Proactively Addressing Emerging Threats to Mesoamerica’s Forests and Wildlife - $82,500 (second payment in a two-year grant)
The Wildlife Conservation Society (WCS) is a US nonprofit organization established in 1895 that saves wildlife and wild places worldwide through science, conservation action, education, and inspiring people to value nature. WCS has been working for more than 25 years to protect Mesoamerica’s forests, coral reefs, and wildlife, with targeted initiatives to address wildlife trafficking and engage communities in conservation.This project is focused on proactively addressing two major emerging threats to Mesoamerica’s forests, biodiversity, and people: 1) the spread of illegal wildlife trafficking - especially trade in jaguar parts and products, and 2) the impasse with respect to negotiating solutions for legally unrecognized and marginalized human populations within protected areas.

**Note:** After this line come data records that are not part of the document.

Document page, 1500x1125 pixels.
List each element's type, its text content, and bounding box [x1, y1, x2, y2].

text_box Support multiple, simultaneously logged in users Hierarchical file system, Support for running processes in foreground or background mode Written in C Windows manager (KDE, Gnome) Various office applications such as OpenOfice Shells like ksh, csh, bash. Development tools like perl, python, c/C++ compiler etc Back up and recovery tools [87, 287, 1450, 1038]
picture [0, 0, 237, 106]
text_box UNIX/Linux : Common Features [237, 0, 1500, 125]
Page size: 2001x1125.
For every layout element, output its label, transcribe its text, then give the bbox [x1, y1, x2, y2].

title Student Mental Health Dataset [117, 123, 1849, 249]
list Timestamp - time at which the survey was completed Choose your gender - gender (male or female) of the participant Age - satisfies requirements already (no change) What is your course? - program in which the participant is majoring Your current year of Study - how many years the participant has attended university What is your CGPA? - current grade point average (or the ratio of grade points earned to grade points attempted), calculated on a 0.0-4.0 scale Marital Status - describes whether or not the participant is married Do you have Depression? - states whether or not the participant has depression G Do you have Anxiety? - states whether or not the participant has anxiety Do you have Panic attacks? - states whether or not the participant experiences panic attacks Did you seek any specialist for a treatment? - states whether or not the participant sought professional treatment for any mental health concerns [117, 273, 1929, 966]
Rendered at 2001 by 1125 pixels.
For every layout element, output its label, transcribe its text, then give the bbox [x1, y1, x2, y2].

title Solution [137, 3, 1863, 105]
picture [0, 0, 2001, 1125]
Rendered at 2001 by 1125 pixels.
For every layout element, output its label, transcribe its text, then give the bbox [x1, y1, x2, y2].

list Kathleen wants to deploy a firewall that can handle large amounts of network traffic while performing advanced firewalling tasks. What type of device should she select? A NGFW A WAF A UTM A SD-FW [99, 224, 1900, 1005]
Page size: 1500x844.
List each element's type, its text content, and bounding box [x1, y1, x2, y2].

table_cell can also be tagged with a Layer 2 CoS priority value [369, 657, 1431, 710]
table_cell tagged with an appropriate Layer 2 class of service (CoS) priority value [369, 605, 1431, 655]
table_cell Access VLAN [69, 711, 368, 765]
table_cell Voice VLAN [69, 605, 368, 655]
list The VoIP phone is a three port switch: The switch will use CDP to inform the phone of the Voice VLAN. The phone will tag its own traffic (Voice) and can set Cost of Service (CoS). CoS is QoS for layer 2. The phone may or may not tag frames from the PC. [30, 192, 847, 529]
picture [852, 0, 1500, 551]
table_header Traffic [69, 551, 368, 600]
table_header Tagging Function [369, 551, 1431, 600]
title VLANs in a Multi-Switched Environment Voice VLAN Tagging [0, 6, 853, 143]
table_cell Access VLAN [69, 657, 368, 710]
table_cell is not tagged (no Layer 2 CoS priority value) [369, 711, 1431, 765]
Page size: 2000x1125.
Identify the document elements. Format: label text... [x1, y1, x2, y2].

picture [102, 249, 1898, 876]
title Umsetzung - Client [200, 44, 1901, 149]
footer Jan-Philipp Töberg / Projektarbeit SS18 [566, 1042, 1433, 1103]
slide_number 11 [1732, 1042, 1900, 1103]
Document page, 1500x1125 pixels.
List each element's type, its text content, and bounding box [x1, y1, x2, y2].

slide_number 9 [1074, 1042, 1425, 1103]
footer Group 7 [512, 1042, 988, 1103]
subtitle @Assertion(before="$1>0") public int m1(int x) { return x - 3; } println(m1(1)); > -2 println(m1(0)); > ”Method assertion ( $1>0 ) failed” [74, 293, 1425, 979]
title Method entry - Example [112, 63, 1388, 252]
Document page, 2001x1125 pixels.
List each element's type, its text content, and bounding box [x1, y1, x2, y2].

Improving protected areas management through innovative technology for long term biodiversity conservation within the Bladen Nature Reserve, Belize - $35,000
Ya’axché Conservation Trust is a Belizean conservation organization whose mission is to maintain a healthy environment with empowered communities by fostering sustainable livelihoods, protected area management, biodiversity conservation, and environmental education within the Maya Golden Landscape of southern Belize. Ya'axché's Protected Area Management program focuses on ensuring effective and efficient management of three protected areas by utilizing high quality scientific data to increase organizational, local, and national understanding on the biodiversity found within them. Bladen Nature Reserve (BNR) is considered to be one of the most biodiversity-rich and geographically-unique areas within the Mesoamerican Biological Corridor, and forms a significant portion of the Key Biodiversity Area of the Maya Mountain Massif. The protection of BNR is extremely important for the long-term conservation of its biodiversity and to maintain the ecological connectivity in the contiguous landscape. However, this area is under great threat from illegal activities. As a result of these serious threats, this project will contribute to an increase in conservation efforts, utilizing innovative technologies with well-trained staff to increase the quality of enforcement and enhance public outreach to bring awareness to the importance of this highly diverse area.